During my years at school they taught us sex education. I only remember three major points: no sex before marriage; sex is for procreation only; and same-sex relations were unheard of. These behaviors were an abomination, and against God’s wishes. At that time I had not yet realized I was attracted to women in the way most people were attracted to the opposite sex. I just assumed I was not interested in boys the way other girls were yet. I loved my best friend and was very jealous of her love interests but I hadn’t connected the dots.

I never forgot that sex education class, though, and it echoed in my thoughts more and more as I began to feel attraction to females. I began to really think something was wrong with me, something terrible. As I stuffed it deep down, ignoring who I was, I started creating a false self.

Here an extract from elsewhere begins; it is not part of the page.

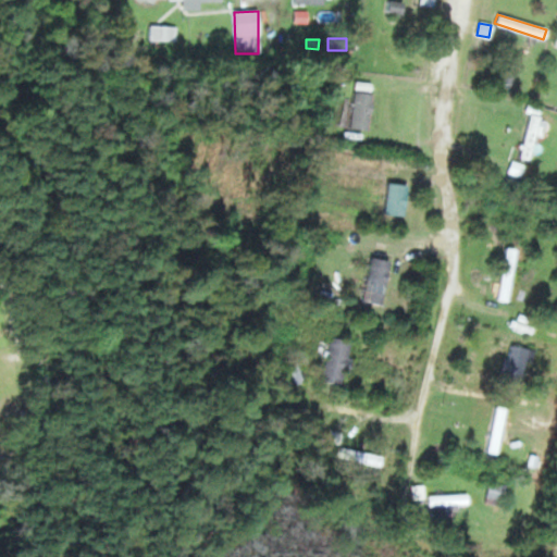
[(348,128),(368,131),(371,94),(351,91),(348,128)]
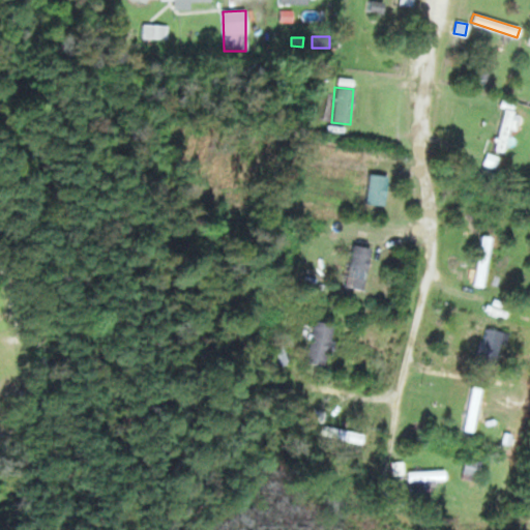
[(505,153),(516,111),(504,108),(493,150),(505,153)]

I pretended to like guys to fit in with everyone else, writing “I love Stephen” on a piece of paper and dropping it on the ground “accidentally” so someone would find it. I pretended, like every other girl, to be infatuated with the famous male actor of the week. Meanwhile inside I was eating myself up and wondering why I felt so different. I looked to the media, family, and neighbors for someone else like me, but I saw nobody.

This continued into high school where I mostly kept to myself, befriending only the teachers. I finally found art club and drama club and began to meet others like me; and I can honestly say, the arts saved my life.

I have been seeking inner growth since my teenage years. I have overcome many bumpy roads and learned many lessons, all of which I am eternally grateful for. My life has gone from dramatic and chaotic to peaceful, blissful, and blessed.

Most of all, though, I’ve been a teenager, been through turmoil, been bullied, felt bad about myself, thought I was all alone, been depressed, tried to commit suicide, used drugs, tried to be someone I wasn’t, and lost but also gained many friends along the way. Though these trials and tribulations I have garnered immense knowledge and discovered and applied ways to cope and overcome that have been priceless. I know one thing for sure, it does get better – because we can create it to be so.

I also have been part of spearheading empowerment movements over the last five years. Through this work I’ve met who thought very little of themselves. Through community and collaboration work they obtained tools in which to begin creating their lives instead of just letting the chips fall as they might. After gaining a sense of power and confidence, their lives took off!

I currently work as a youth programs coordinator at a non-profit LGBTQ organization and speak to many youth about the issues they are facing at home, school, and work as well as coming-out to family and friends. I hear much of what I’ve gone through each young person who shares with me, each story with just with a slightly different twist.

By empowering LGBTQ and allied people to love themselves, develop a support system and stand strong together we will create a new generation of unconditional acceptance and bright futures for those who follow.

Wishing you all the best life has to offer!